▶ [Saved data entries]
..........
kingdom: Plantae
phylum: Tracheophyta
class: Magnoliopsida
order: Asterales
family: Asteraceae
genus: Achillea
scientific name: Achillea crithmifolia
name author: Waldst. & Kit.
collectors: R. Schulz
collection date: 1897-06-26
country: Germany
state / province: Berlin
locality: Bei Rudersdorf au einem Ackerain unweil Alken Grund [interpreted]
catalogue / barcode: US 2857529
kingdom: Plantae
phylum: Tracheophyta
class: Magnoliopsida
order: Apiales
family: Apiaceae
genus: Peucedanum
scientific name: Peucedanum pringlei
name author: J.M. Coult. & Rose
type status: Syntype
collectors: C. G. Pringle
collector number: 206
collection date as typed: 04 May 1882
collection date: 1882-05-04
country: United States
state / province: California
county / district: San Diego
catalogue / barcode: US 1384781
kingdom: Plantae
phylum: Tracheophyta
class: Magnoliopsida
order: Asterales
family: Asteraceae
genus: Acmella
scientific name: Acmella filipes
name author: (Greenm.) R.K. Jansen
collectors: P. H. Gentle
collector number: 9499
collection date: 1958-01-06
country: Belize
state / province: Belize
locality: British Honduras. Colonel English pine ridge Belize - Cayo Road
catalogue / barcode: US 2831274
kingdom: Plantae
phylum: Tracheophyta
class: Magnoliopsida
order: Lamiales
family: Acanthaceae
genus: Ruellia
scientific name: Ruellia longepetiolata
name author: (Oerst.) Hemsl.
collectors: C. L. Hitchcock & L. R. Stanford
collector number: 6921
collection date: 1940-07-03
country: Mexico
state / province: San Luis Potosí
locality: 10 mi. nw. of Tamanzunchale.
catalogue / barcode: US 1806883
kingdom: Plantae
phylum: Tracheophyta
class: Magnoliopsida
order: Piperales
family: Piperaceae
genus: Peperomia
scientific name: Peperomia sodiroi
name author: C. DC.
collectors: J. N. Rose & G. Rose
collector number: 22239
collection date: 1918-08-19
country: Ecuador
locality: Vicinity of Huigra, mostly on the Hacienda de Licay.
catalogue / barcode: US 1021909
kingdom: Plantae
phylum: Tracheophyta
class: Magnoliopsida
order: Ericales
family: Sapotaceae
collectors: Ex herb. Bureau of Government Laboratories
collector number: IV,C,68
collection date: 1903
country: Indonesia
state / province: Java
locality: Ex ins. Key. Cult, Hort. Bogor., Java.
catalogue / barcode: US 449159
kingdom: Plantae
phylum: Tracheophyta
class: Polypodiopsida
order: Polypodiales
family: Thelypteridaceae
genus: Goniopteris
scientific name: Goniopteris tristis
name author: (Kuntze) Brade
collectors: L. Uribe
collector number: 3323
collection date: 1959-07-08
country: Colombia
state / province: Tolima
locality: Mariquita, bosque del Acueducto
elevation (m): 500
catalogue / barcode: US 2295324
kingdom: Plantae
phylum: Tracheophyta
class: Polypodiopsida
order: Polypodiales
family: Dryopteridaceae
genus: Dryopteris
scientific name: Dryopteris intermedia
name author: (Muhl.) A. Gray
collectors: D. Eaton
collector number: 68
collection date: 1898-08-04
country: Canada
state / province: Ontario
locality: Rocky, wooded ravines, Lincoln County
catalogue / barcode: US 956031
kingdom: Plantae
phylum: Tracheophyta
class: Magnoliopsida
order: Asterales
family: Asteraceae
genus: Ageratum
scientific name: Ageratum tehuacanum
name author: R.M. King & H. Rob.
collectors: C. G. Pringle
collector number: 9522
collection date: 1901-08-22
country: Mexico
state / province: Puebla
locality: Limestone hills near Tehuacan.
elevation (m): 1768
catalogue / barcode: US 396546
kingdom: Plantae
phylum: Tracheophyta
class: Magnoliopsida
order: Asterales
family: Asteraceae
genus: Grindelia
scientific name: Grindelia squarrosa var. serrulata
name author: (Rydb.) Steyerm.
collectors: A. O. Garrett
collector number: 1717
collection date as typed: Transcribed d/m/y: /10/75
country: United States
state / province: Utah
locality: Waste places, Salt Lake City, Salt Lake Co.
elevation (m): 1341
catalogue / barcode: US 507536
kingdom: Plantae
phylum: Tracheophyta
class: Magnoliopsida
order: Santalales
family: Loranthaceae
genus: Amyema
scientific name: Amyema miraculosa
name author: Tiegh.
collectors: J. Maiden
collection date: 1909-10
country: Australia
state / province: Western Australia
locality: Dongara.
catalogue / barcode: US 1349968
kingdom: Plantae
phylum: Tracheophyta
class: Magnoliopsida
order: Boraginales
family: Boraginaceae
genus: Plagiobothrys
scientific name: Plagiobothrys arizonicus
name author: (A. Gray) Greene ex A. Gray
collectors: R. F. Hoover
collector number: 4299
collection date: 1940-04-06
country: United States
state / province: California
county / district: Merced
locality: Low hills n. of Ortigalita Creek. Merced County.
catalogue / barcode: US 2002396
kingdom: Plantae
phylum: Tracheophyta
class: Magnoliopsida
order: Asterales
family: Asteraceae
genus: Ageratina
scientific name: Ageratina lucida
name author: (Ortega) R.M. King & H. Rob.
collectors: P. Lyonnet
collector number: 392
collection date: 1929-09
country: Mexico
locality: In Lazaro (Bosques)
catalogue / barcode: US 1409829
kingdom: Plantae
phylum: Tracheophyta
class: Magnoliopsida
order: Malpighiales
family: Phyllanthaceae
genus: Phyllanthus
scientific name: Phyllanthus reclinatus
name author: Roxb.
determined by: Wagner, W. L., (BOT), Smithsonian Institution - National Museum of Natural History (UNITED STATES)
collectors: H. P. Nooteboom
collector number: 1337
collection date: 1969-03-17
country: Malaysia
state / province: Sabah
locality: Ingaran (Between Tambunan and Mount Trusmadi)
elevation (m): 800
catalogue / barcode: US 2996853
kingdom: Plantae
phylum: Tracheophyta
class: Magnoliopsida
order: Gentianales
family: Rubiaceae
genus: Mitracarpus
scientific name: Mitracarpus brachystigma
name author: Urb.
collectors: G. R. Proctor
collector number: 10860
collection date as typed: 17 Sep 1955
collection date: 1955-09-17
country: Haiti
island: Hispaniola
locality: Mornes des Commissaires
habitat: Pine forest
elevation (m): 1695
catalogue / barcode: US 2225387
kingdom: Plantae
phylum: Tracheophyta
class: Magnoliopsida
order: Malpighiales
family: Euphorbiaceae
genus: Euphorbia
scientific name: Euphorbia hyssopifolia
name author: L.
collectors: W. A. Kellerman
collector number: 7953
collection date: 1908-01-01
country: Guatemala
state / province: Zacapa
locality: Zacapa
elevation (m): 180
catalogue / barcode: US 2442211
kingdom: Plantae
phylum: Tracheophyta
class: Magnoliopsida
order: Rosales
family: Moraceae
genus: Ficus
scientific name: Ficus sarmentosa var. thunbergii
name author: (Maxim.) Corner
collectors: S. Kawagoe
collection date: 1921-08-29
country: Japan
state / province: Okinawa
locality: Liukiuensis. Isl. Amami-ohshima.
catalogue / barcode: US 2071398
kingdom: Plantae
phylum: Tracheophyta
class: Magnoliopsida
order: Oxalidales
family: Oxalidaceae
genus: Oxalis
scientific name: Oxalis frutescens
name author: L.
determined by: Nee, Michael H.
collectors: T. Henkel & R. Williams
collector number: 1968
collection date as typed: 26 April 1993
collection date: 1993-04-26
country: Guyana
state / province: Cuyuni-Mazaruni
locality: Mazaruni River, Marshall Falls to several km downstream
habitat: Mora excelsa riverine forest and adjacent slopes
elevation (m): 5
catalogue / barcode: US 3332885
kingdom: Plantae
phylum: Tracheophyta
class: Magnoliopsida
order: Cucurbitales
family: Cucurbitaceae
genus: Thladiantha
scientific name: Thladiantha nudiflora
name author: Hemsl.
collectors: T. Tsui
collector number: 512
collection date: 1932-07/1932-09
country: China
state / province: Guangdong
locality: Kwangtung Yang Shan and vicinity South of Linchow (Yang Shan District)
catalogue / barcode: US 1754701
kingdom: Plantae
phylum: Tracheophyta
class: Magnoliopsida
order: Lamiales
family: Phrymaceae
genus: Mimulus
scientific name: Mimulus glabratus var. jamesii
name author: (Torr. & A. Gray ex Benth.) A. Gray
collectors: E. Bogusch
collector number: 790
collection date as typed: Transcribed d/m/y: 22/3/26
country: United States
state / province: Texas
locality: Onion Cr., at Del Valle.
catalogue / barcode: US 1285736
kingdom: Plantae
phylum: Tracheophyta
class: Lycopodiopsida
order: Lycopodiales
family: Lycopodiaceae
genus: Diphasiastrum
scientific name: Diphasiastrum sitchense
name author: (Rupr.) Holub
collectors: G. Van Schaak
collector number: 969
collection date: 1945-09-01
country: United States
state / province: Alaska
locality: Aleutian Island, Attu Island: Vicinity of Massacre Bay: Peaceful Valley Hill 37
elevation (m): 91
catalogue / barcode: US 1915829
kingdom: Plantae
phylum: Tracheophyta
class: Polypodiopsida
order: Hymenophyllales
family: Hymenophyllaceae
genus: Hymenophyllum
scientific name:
..........
▶ [Task objective] Repeat the lines above word for word, starting at the beginning of the entries and ending with the line that contains "state / province: Berlin".

▶ [Task solution]
kingdom: Plantae
phylum: Tracheophyta
class: Magnoliopsida
order: Asterales
family: Asteraceae
genus: Achillea
scientific name: Achillea crithmifolia
name author: Waldst. & Kit.
collectors: R. Schulz
collection date: 1897-06-26
country: Germany
state / province: Berlin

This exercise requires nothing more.